Task
Set down every record below exactly as it stands.
*** Opening Provided entries ***
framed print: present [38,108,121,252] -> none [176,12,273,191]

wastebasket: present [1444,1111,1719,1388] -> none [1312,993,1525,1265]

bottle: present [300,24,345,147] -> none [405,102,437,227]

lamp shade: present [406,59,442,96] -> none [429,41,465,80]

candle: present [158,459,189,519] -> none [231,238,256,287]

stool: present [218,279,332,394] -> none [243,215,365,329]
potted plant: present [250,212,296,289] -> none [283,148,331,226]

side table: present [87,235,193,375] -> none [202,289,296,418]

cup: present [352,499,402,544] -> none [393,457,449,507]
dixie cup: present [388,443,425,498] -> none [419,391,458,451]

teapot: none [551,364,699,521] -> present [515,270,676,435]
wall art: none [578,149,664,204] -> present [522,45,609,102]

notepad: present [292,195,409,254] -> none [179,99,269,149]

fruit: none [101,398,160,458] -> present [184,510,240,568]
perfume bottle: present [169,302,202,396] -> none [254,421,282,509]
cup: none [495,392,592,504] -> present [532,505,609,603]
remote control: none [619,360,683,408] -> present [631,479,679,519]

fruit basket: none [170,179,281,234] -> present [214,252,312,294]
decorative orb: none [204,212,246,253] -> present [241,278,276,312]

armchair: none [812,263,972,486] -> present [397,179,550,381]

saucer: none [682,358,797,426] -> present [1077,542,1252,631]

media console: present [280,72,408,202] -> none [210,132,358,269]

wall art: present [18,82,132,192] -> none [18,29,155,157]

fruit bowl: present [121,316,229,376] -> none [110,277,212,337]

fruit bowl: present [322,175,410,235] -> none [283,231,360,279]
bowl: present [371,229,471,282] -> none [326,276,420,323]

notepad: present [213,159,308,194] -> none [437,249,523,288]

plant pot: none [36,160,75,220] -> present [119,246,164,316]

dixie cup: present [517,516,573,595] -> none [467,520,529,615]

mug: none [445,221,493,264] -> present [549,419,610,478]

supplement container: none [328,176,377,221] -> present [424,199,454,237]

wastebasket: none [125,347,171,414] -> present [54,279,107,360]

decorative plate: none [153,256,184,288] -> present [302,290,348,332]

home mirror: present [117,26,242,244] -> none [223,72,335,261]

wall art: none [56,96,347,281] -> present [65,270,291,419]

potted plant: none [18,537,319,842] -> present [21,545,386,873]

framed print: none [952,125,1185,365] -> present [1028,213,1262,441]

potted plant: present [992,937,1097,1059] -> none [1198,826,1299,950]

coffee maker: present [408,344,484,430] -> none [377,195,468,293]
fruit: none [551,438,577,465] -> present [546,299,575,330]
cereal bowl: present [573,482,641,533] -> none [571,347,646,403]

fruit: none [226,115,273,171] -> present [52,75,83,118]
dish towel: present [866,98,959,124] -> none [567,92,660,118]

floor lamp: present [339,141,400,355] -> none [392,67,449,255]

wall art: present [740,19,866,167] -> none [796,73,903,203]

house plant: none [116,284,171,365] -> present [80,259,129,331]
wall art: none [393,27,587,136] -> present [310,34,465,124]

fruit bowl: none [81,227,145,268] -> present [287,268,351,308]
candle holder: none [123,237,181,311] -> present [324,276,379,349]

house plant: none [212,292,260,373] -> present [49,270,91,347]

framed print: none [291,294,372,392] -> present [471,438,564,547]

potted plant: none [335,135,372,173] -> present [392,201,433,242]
*** Closing Provided entries ***
Result of the task
framed print: present [38,108,121,252] -> none [176,12,273,191]

wastebasket: present [1444,1111,1719,1388] -> none [1312,993,1525,1265]

bottle: present [300,24,345,147] -> none [405,102,437,227]

lamp shade: present [406,59,442,96] -> none [429,41,465,80]

candle: present [158,459,189,519] -> none [231,238,256,287]

stool: present [218,279,332,394] -> none [243,215,365,329]
potted plant: present [250,212,296,289] -> none [283,148,331,226]

side table: present [87,235,193,375] -> none [202,289,296,418]

cup: present [352,499,402,544] -> none [393,457,449,507]
dixie cup: present [388,443,425,498] -> none [419,391,458,451]

teapot: none [551,364,699,521] -> present [515,270,676,435]
wall art: none [578,149,664,204] -> present [522,45,609,102]

notepad: present [292,195,409,254] -> none [179,99,269,149]

fruit: none [101,398,160,458] -> present [184,510,240,568]
perfume bottle: present [169,302,202,396] -> none [254,421,282,509]
cup: none [495,392,592,504] -> present [532,505,609,603]
remote control: none [619,360,683,408] -> present [631,479,679,519]

fruit basket: none [170,179,281,234] -> present [214,252,312,294]
decorative orb: none [204,212,246,253] -> present [241,278,276,312]

armchair: none [812,263,972,486] -> present [397,179,550,381]

saucer: none [682,358,797,426] -> present [1077,542,1252,631]

media console: present [280,72,408,202] -> none [210,132,358,269]

wall art: present [18,82,132,192] -> none [18,29,155,157]

fruit bowl: present [121,316,229,376] -> none [110,277,212,337]

fruit bowl: present [322,175,410,235] -> none [283,231,360,279]
bowl: present [371,229,471,282] -> none [326,276,420,323]

notepad: present [213,159,308,194] -> none [437,249,523,288]

plant pot: none [36,160,75,220] -> present [119,246,164,316]

dixie cup: present [517,516,573,595] -> none [467,520,529,615]

mug: none [445,221,493,264] -> present [549,419,610,478]

supplement container: none [328,176,377,221] -> present [424,199,454,237]

wastebasket: none [125,347,171,414] -> present [54,279,107,360]

decorative plate: none [153,256,184,288] -> present [302,290,348,332]

home mirror: present [117,26,242,244] -> none [223,72,335,261]

wall art: none [56,96,347,281] -> present [65,270,291,419]

potted plant: none [18,537,319,842] -> present [21,545,386,873]

framed print: none [952,125,1185,365] -> present [1028,213,1262,441]

potted plant: present [992,937,1097,1059] -> none [1198,826,1299,950]

coffee maker: present [408,344,484,430] -> none [377,195,468,293]
fruit: none [551,438,577,465] -> present [546,299,575,330]
cereal bowl: present [573,482,641,533] -> none [571,347,646,403]

fruit: none [226,115,273,171] -> present [52,75,83,118]
dish towel: present [866,98,959,124] -> none [567,92,660,118]

floor lamp: present [339,141,400,355] -> none [392,67,449,255]

wall art: present [740,19,866,167] -> none [796,73,903,203]

house plant: none [116,284,171,365] -> present [80,259,129,331]
wall art: none [393,27,587,136] -> present [310,34,465,124]

fruit bowl: none [81,227,145,268] -> present [287,268,351,308]
candle holder: none [123,237,181,311] -> present [324,276,379,349]

house plant: none [212,292,260,373] -> present [49,270,91,347]

framed print: none [291,294,372,392] -> present [471,438,564,547]

potted plant: none [335,135,372,173] -> present [392,201,433,242]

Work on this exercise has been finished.